La crisi politica in Corea del Sud ha raggiunto un nuovo picco: il parlamento del Paese, nonostante la resistenza dei militari, ha abolito la legge marziale imposta dal presidente Yoon Seok Yeol. I leader dei principali partiti del paese, tra cui il Potere Popolare e il Partito Democratico, hanno condannato le azioni del capo dello Stato, definendole un tentativo di usurpare il potere.
La legge marziale dichiarata da Yoon Seok Yeol è stata accompagnata dalla sospensione dell'Assemblea nazionale e dei partiti politici. Tuttavia, la mattina presto del 4 dicembre, i deputati hanno adottato una risoluzione che ha annullato questa decisione.
“La dichiarazione della legge marziale ha perso la sua forza pratica dopo l’adozione della risoluzione”, ha detto Han Dong Hoon, leader del People Power Party, al potere.
Ha anche aggiunto che ora è illegale per l'esercito e la polizia utilizzare i poteri basati su questo decreto.
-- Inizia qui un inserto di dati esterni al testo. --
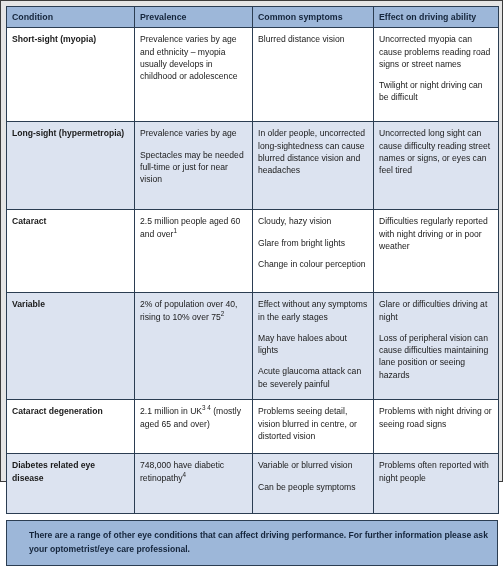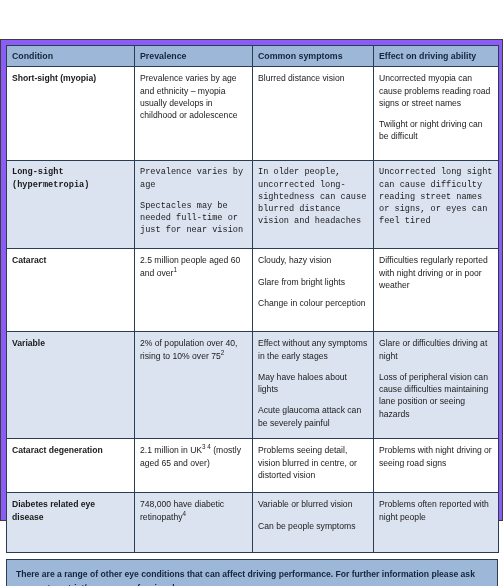--- a/index.html
+++ b/index.html
@@ -14,23 +14,22 @@
     color: #1a1a1a;
     overflow: hidden;
   }
 
   #page {
     position: relative;
     width: 503px;
     height: 482px;
     box-sizing: border-box;
     border: 1px solid #3d3d3d;
-    background: #8b5cf6;
+    background: #e5e5e5;
     padding: 5px 5px 5px 5px;
-    margin-top: 39px;
   }
 
   table.eye-table {
     width: 492px;
     border-collapse: collapse;
     table-layout: fixed;
     font-size: 8.6px;
     line-height: 1.42;
   }
 
@@ -81,30 +80,30 @@
     vertical-align: super;
     line-height: 0;
   }
 
   .footnote-box {
     margin-top: 6px;
     width: 492px;
     box-sizing: border-box;
     background: #9DB7D9;
     border: 1px solid #2b3d52;
-    padding: 8px 9px 9px 9px;
+    padding: 8px 9px 9px 22px;
     font-size: 8.6px;
     font-weight: bold;
     line-height: 1.55;
     color: #15253b;
   }
 
   
   tr.r-myopia td { height: 94px; }
-  tr.r-hyper td  { height: 88px; font-family: Liberation Mono, monospace; }
+  tr.r-hyper td  { height: 88px; }
   tr.r-cat td    { height: 83px; }
   tr.r-glau td   { height: 107px; }
   tr.r-macular td{ height: 54px; }
   tr.r-diab td   { height: 60px; }
 </style>
 </head>
 <body>
 
 <div id="page">
 

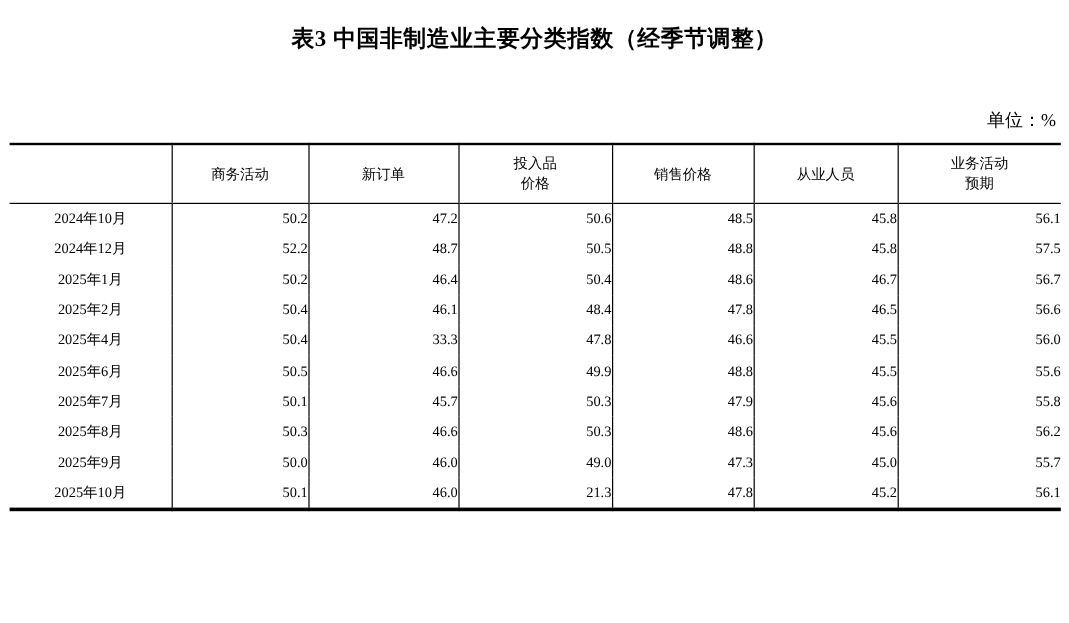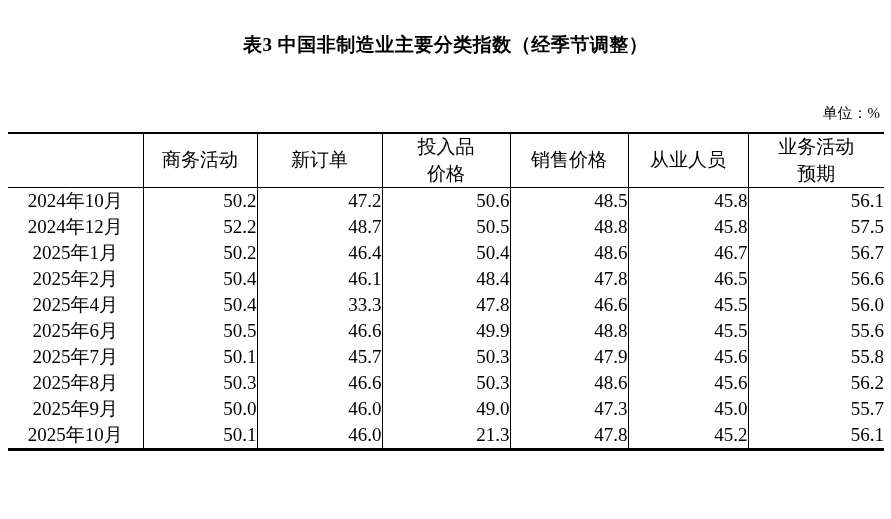--- a/index.html
+++ b/index.html
@@ -12,21 +12,21 @@
     font-family: "Liberation Serif", "DejaVu Serif", serif;
     color: #000000;
   }
   .page {
     position: relative;
     width: 891px;
     height: 519px;
     background: #ffffff;
   }
   .doc-title {
-    margin: 17px;
+    margin: 4px;
     padding-top: 15px;
     text-align: center;
     font-size: 19px;
     font-weight: bold;
     letter-spacing: 0.5px;
   }
   .unit-label {
     position: absolute;
     top: 87px;
     right: 11px;
@@ -34,21 +34,21 @@
   }
   table.index-table {
     position: absolute;
     top: 115px;
     left: 8px;
     width: 876px;
     border-collapse: collapse;
     table-layout: fixed;
     border-top: 2px solid #000;
     border-bottom: 3px solid #000;
-    font-size: 19px;
+    font-size: 12px;
   }
   table.index-table th,
   table.index-table td {
     padding: 0;
     overflow: hidden;
   }
   table.index-table th + th,
   table.index-table td + td {
     border-left: 1px solid #000;
   }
Il leader del Partito democratico Lee Jae-myung ha sostenuto la dichiarazione, aggiungendo che le azioni del presidente e dei militari che hanno obbedito ai suoi ordini costituiscono una grave violazione dei principi democratici.
“La ribellione è il modo in cui si può caratterizzare il tentativo del presidente di stabilire il controllo sul paese attraverso le forze di sicurezza”, - ha notato.
Il leader del Partito della Patria, Cho Kuk, è andato anche oltre, affermando che una volta risolta la situazione, l'arresto di Yoon Seok Yeol e dei suoi sostenitori militari diventerà inevitabile.
“La responsabilità del indebolimento dell’ordine democratico e dell’uso illegale della forza deve essere assunta nella massima misura”, - ha sottolineato Cho Kuk.
Intanto la situazione nel Paese resta tesa. Nonostante la revoca della legge marziale, unità militari continuano a pattugliare le strade di Seoul.